Childhood Bound in Plastic: A Millennial Love Letter to VHS Tapes
by Tresa Rentler
The year is 2000, December, two weeks before Christmas. My grandmother babysits a mop-top blonde five-year-old and asks her to pick a movie from the bookshelf of tapes near the television. After scanning the array of colorful Disney and Nickelodeon features on the bottom row, she ventures to the next highest shelf, also known as Dad’s Shelf. Scrolling past titles she’s never seen before; Phantasm, Lethal Weapon, Pulp Fiction, Wayne’s World, she sees a bright gold symbol that she recognizes from a cartoon television show. Pulling the tape out from the shelf, the shiny film on the black paper case glints in the soft lamplight of the living room and the symbol is again embossed on the front cover, under 6 large gold letters:
B-A-T-M-A-N
Remembering the cartoon Batman she watches every Saturday morning on the WB Kids Network, she flips the case over to see which episodes are on the tape. Staring back at her is the white face paint, devilish smile of Jack Nicholson’s Joker through blood-red lips. In a panicked moment of terror, she throws the tape to ground, running into the hallway in a fit of tears. Her jovially amused grandmother calms her down, telling her she’ll put the movie on the top shelf where the child won't see it and promises her that the man on the box is just a picture. After some coaxing, they return to the living room and agree to watch The Rugrats for the third time that week.

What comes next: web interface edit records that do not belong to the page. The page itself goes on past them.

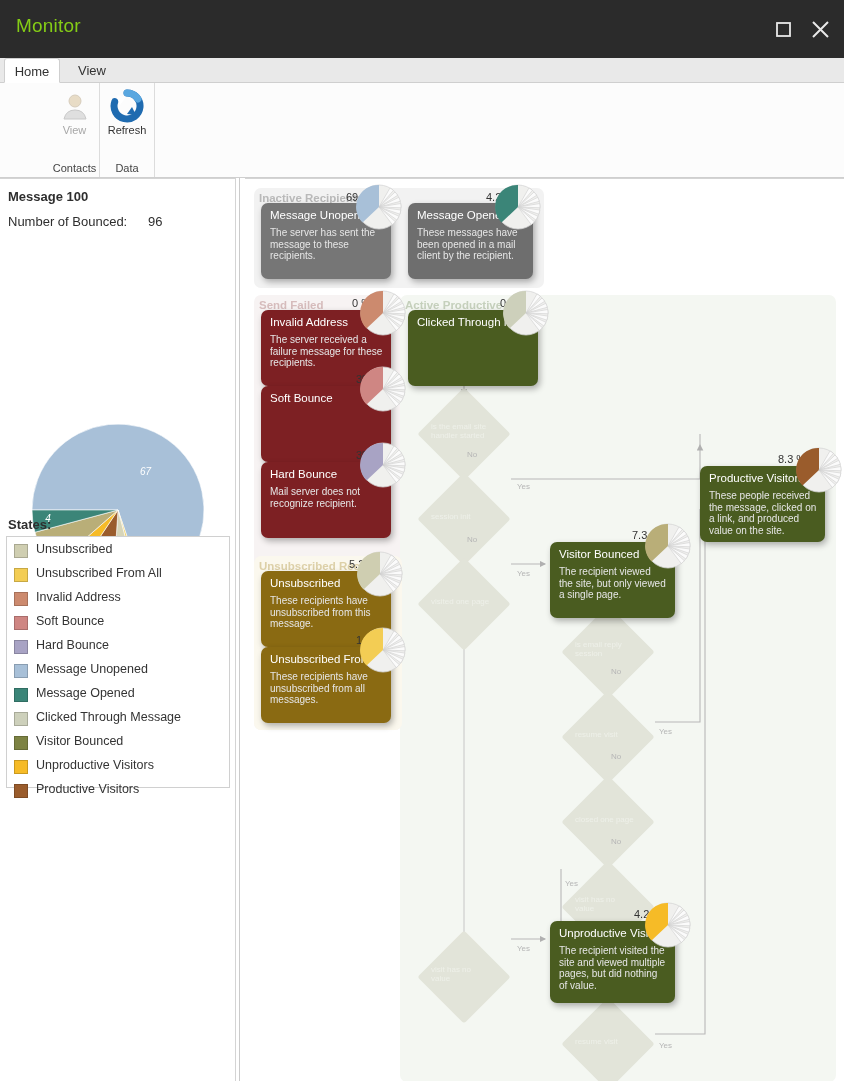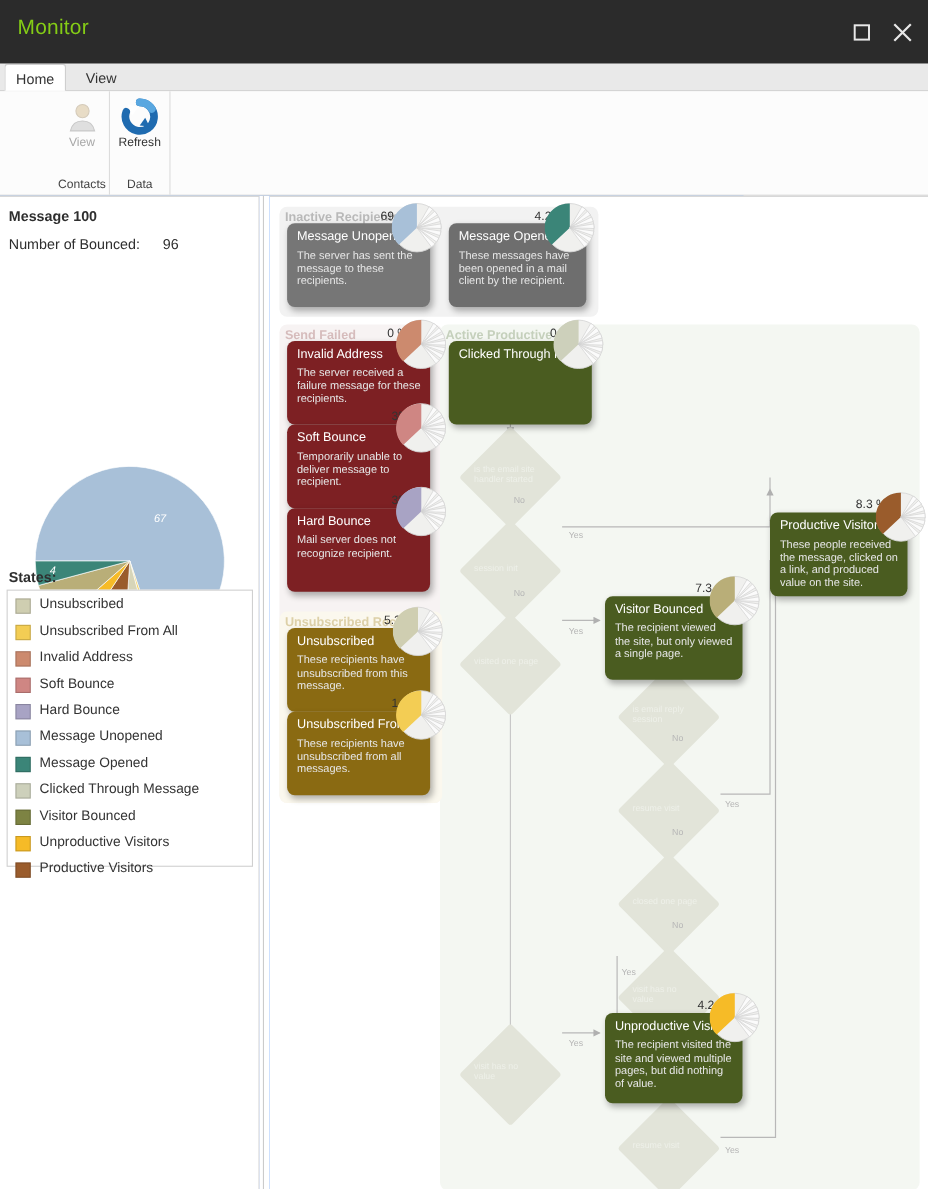"Message 100" #content { background: #3b82f6 -> #c2410c }
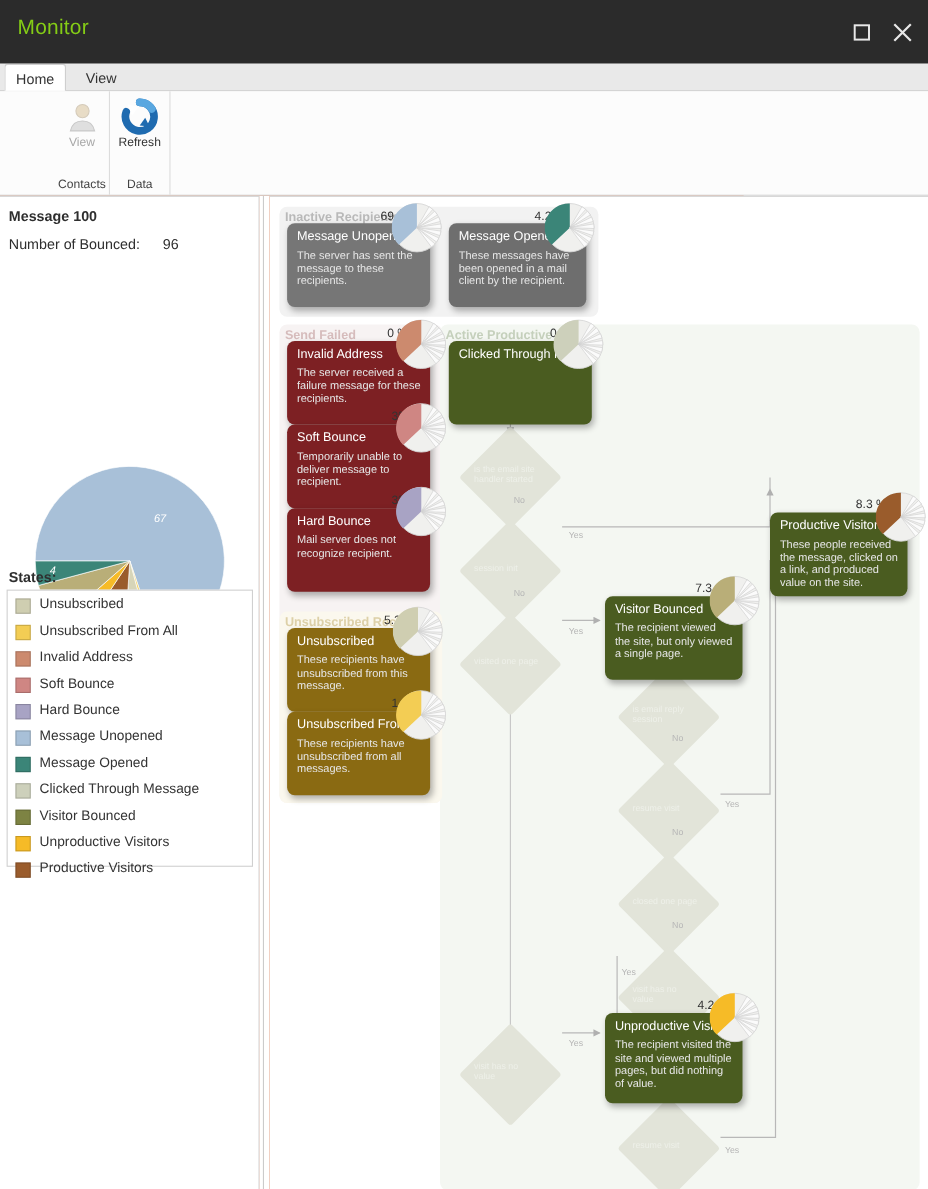"Temporarily unable to deliver message" div.card-desc { html: <div>Temporarily unable to deliver message to recipient.</div> -> none }
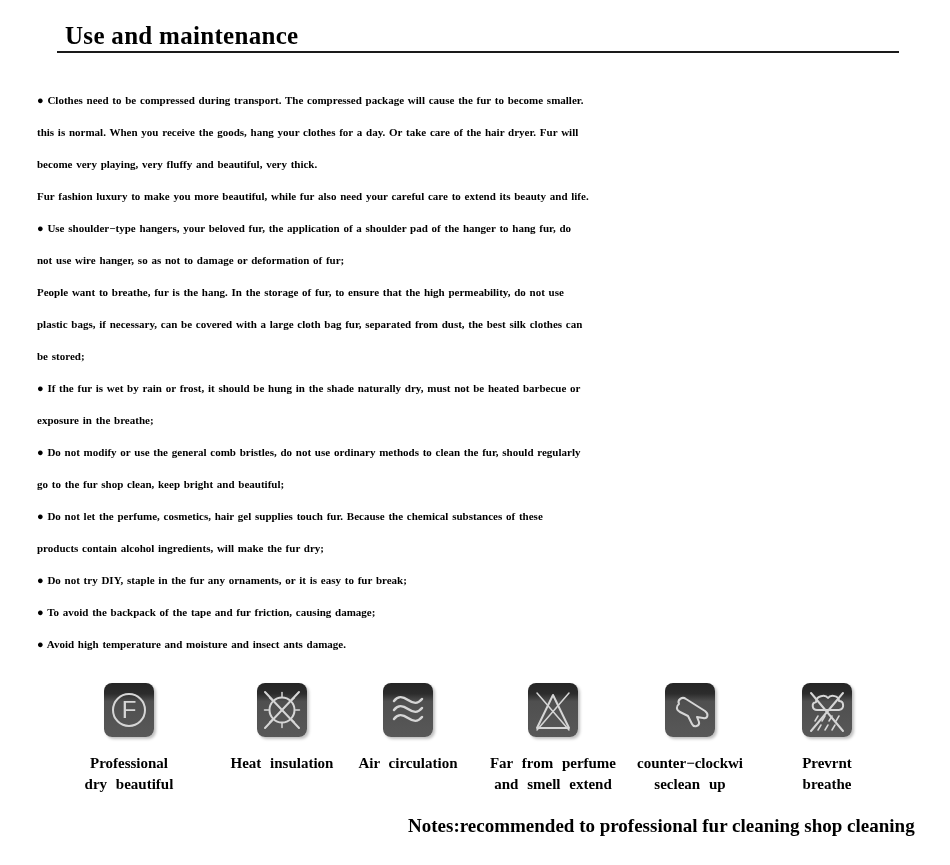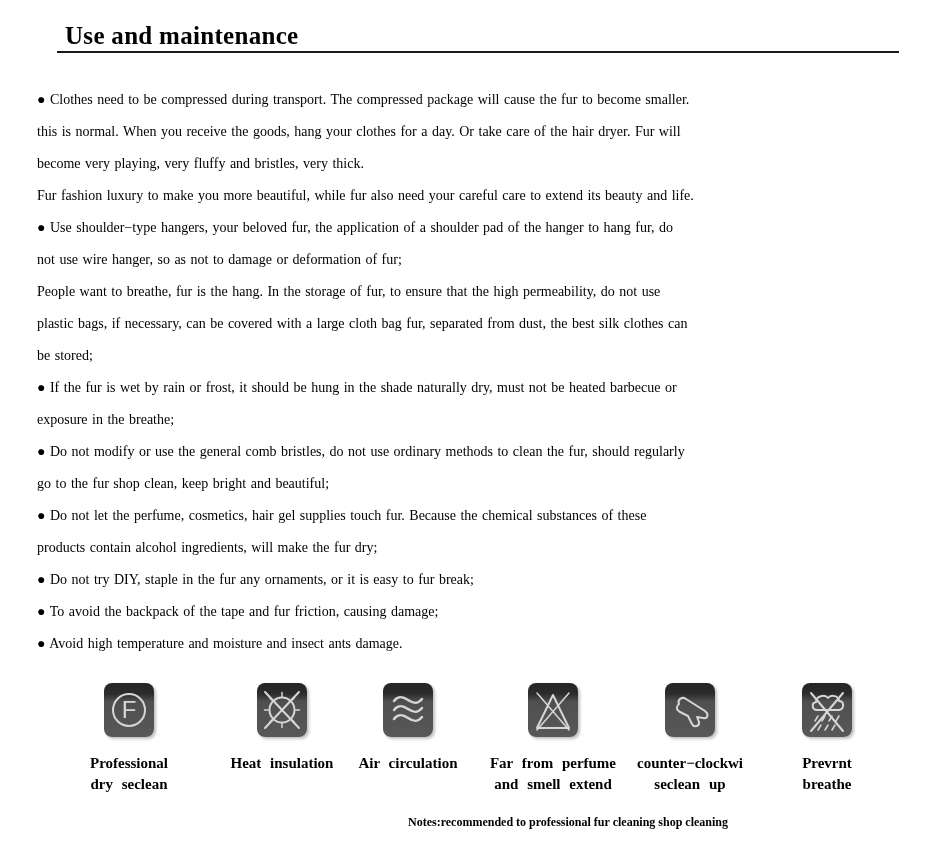"● Clothes need to be" .content .line { font-size: 14px -> 11px; font-weight: normal -> bold }
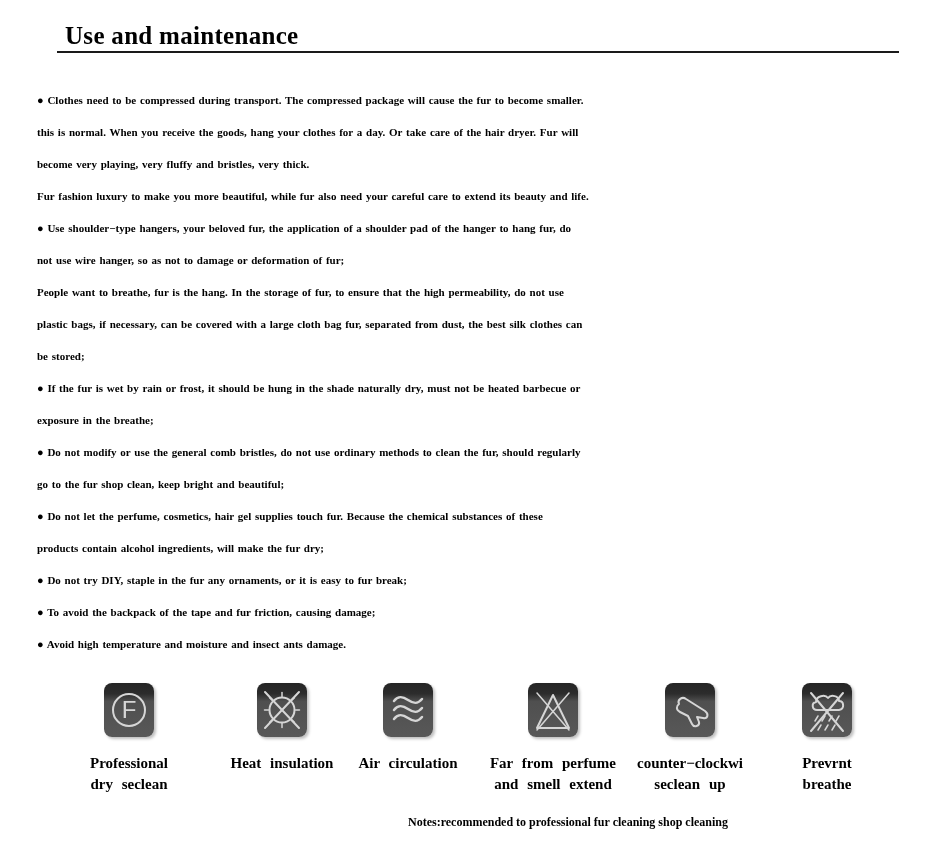"become very playing, very fluffy" div.line { text: bristles -> beautiful }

Millennials, for the most part, remember their childhood as the twilight of the VHS era. Just as we were developing interests in movies, we, or rather our parents, were given the option to buy a movie on tape or as a DVD. My father, the ever tech-savvy multimedia fiend of the family, was quick to jump on the DVD train. And who could blame him? DVDs were higher definition, easier to store, share, and, most importantly, no rewinding, a task my parents dreaded doing. Nearly everything we watched was on DVD, and as I got older and we replaced tapes with discs, our VHS collection was boxed up to be either stored, sold or thrown away, save for some home movies of kindergarten graduation and family vacations.
In my memory, my childhood movies were fairly typical of most growing up in the 90s and early 2000s. Bambi, Beauty and The Beast, Cinderella, Pinocchio, Dumbo, and other Disney classics were always front and center on the shelf dedicated to VHS tapes at our house. The colorful print on the hard plastic shell case (which always crackled and creaked upon opening), the distinct chemical smell of the tape case, the pamphlet stuck to the inner cover advertising other movies to soon be released, and the etched white lettering of the movie’s title on the matte black tape are all nostalgic gems that stick out.
While it seemed that the rest of the modern world was so quick to move on to DVDs, I remember VHS tapes as a source of joy in my earliest years. They represented a brief moment in modern history that encapsulated 90s movie culture. While we may never revert back to tapes for our viewing pleasure, we will always remember their distinct style, art, and place on our living room shelves, never to be completely replaced.